3. Heilige Zeichen der Gegenwart Gottes
- Hinter den heiligen Zeichen, die wir feiern, ist immer eine Wirklichkeit, die unendlich größer ist. Deswegen ist es ein Zeichen. Weil aber in dem Zeichen Gott selbst wirkt, können wir mit unserem Leben Anteil haben an dem, was hier geschieht.
- Dieser Abend gibt Menschen neu die Chance. Sie lädt ein, Gott das Leben anzuvertrauen - im Glauben daran, dass Jesus nicht aus sich selbst handelt, sondern aus Gott, seinem Vater. Die Schrecken des eigenen Lebens, die Schrecken derer, die mit uns Christen sind. Auch deswegen können wir nur in Gemeinschaft mit der verfolgten und leidenden Kirche, sei es in Ägypten, sei es sonst an einem Ort, als Christen Kirche Jesu Christi sein. Gemeinsam mit ihnen bitten wir Gott, dass er die Gewalt nicht beherrschend werden lässt über uns. Gemeinsam schauen wir auf den Abendmahlssaal. Hier hat Christus "am Abend vor seinem Leiden" dem Kreuz einen Sinn gegeben als seine Hingabe: Im Liebesdienst an einander, in der bleibenden Gegenwart im Sakrament, als heiliges Zeichen für alle, denen Gewalt angetan wird.
- Das Paschafest in Gedenken des Schreckens.
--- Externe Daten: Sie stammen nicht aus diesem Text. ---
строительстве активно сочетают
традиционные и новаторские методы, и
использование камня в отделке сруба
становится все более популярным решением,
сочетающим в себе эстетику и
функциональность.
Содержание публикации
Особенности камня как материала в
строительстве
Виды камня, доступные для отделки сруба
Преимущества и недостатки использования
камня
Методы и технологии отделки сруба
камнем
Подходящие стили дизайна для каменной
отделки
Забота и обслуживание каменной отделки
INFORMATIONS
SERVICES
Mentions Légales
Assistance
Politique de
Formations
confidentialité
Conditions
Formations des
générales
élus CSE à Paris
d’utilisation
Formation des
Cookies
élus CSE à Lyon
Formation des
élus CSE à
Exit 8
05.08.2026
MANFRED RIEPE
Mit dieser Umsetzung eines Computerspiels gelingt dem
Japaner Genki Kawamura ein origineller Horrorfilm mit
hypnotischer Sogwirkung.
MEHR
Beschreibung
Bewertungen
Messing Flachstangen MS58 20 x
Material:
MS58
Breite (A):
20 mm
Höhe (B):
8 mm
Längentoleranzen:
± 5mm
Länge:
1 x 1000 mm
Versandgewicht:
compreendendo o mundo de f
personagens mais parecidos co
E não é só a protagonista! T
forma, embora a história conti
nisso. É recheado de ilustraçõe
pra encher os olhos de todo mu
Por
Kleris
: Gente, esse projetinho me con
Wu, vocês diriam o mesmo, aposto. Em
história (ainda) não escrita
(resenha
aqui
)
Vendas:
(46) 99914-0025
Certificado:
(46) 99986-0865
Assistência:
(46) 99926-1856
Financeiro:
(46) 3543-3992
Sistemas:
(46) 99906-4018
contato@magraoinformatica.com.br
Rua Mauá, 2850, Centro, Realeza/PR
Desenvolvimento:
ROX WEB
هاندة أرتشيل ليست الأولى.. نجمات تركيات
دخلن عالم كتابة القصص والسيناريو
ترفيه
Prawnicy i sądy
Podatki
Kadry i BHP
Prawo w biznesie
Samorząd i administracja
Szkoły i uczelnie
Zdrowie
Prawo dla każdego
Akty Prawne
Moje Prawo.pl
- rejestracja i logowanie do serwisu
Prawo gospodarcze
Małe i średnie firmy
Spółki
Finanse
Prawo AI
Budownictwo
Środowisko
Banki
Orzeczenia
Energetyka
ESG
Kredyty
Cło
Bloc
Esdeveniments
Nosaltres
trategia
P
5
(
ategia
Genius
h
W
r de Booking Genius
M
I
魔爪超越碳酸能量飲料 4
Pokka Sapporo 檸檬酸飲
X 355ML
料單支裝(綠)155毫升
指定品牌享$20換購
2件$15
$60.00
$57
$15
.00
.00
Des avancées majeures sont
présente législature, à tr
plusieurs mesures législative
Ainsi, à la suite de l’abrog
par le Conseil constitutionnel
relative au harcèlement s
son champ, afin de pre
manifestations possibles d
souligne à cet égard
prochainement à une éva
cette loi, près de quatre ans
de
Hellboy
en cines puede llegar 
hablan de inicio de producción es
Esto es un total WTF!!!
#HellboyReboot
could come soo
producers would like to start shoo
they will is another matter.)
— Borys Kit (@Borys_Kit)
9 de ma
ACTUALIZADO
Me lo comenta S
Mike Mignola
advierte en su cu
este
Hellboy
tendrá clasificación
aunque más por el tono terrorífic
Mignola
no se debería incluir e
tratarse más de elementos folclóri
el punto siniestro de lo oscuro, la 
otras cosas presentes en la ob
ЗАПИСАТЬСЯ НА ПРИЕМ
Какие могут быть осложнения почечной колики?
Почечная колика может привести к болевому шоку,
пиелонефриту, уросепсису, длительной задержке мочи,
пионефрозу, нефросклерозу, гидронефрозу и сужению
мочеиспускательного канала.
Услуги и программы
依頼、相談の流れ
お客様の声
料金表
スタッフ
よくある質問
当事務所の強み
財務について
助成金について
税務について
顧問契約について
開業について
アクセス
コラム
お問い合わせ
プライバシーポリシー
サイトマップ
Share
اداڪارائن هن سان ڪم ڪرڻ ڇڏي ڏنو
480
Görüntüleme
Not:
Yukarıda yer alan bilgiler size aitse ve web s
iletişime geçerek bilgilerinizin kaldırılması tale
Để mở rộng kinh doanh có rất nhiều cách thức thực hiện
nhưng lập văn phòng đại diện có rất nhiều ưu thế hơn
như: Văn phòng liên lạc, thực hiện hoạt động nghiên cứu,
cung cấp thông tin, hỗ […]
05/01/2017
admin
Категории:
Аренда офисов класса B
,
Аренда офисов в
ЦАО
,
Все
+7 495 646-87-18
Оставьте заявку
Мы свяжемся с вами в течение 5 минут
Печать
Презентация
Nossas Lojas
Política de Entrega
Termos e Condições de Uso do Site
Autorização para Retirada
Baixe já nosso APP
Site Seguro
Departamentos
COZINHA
Doch zugleich erinnert es die Erfahrungen von Hoffnung, von Rettung und Befreiung, die Momente geschenkten Glücks - die das Leben verändert haben. Unser Leben und das Leben derer, die neben uns in der Kirche sitzen, alles, was eines Menschen Leben in ein Davor und Danach trennt, kann von Gott verwandelt werden. Das ist, was wir an diesem Abend feiern. Das Waschen der Füße als Dienst der Liebe und das Mahl mit Brot und Wein als Geschenke der Liebe, sie markieren die Gegenwart Gottes. Amen.